Unfortunately, it’s hard to judge most of them based on what they’ve presented on the single banner they’ve been offered to display at the museum. Architects don’t always recognize that most of the world doesn’t think as visually as they do, so when they’re presenting projects to the general public, they often fail to offer any supplemental explanation of what they’re proposing, and the results can be frustrating.

A proposal by Adriana Chavez.

Which is not to say there isn’t a lot worthwhile in the show. Even the projects that seem totally underdeveloped offer hints of something challenging and provocative.

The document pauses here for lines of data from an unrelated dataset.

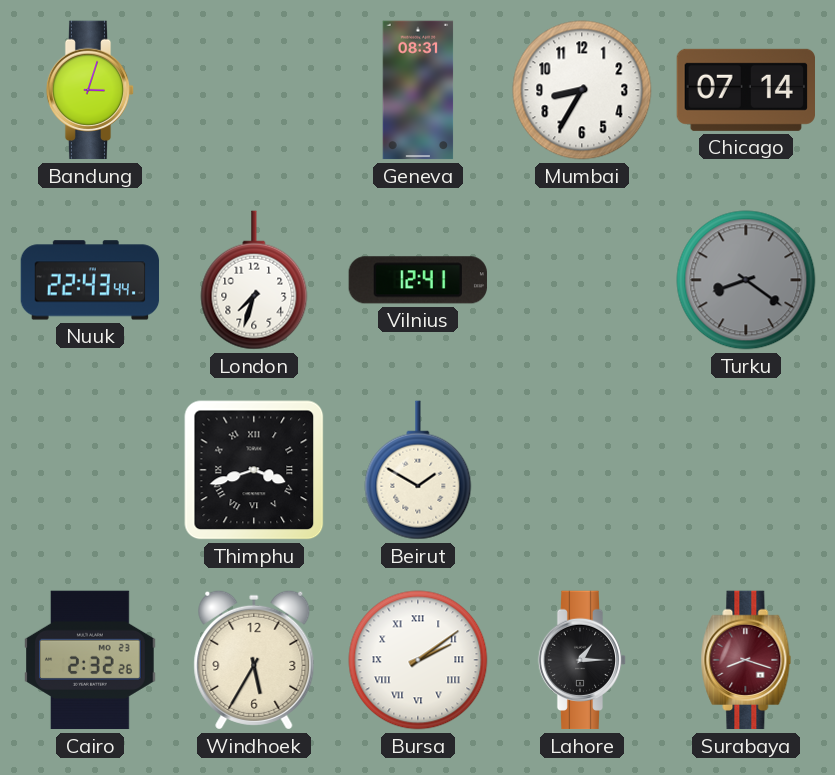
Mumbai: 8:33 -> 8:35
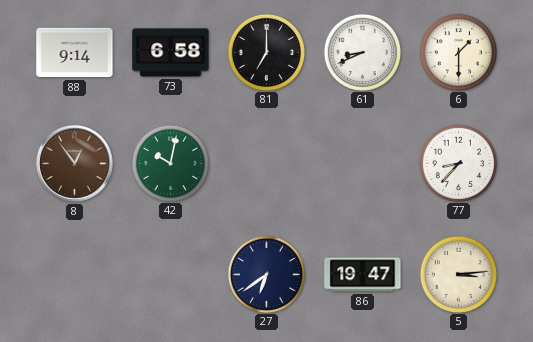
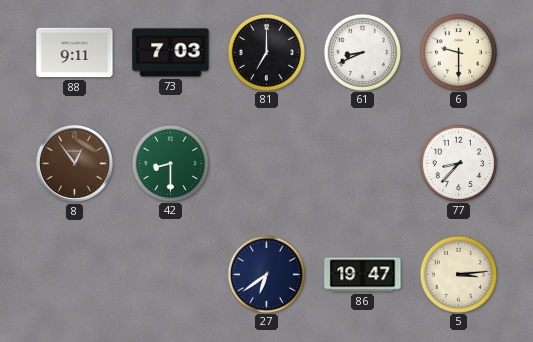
88: 9:14 -> 9:11
73: 6:58 -> 7:03
6: 1:30 -> 9:30
42: 10:02 -> 8:30
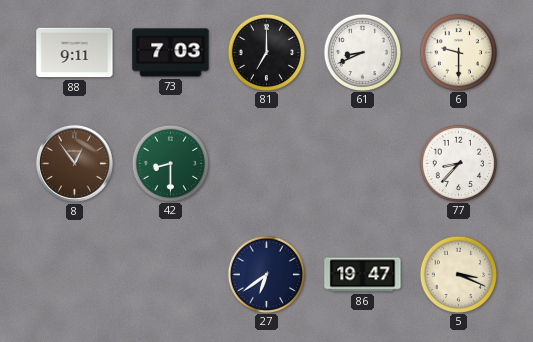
5: 3:14 -> 3:19
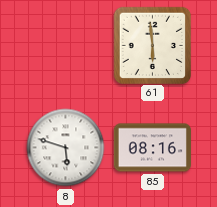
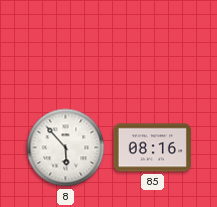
61: 5:59 -> none
8: 5:48 -> 5:53
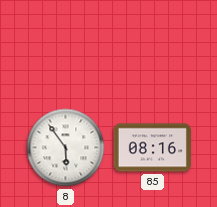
8: 5:53 -> 5:54
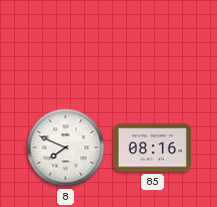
8: 5:54 -> 7:49
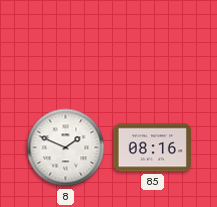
8: 7:49 -> 1:49
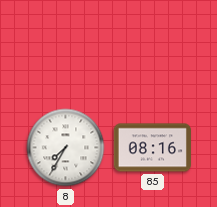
8: 1:49 -> 7:35
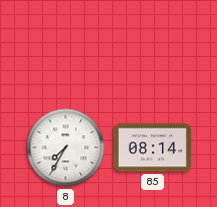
85: 08:16 -> 08:14
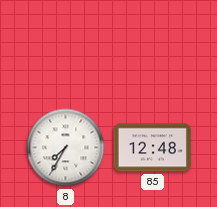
85: 08:14 -> 12:48
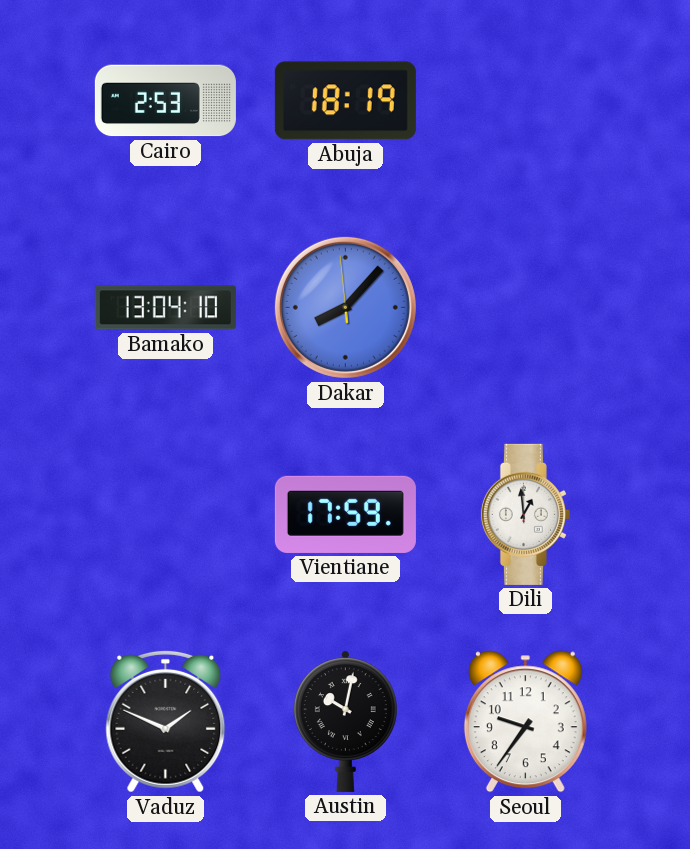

Roger Weber’s City of Rhetoric proposes a zoning-based scheme to promote residential and commercial growth through development of “non-spatial conceptual goals for the riverfront.” It’s unclear, however, what that means.

Some of the projects are much more specifically explained, although their boards leave a lot of questions unanswered. William Dibernardo’s proposal for fish farms that simultaneously provide economic development and address a potential ecological nightmare—the Asian carp invasion—is intriguing, but how will it work? Nina Chase’s concept for development of a Slip District that will create an industry based around water is similarly thought provoking, but overall environmental conditions along the river’s south branch seem to make both projects impractical.

The best of the projects are ingenious, easy to grasp, and actually conceivable. Stephanie Saltzman’s proposal for Wolf Point, including a new bridge across the river and a rapid transit bus line, imagines a completely novel transportation artery that really follows the river’s flow. The most ambitious presentation is Aleksandr Nizhikovskiy’s plan to use the now-vacant U.S. Post Office spanning the Congress Expressway as an academic/ research link between the river and the University of Illlinois–Chicago campus and includes a park property built above the city’s famed Circle interchange. While audacious, it doesn’t seem outside the realm of possibility if executed, and in focusing on the intersection of Congress and Halsted streets, it symbolically carries out one of the prime unrealized aspects of the famed Chicago Plan of 1909.

All of the projects could benefit from a more detailed presentation of the students’ proposals. Enquist says the projects will be repackaged for an exhibition later this year at Chicago Architecture Foundation. Let’s hope they have the opportunity to do so then.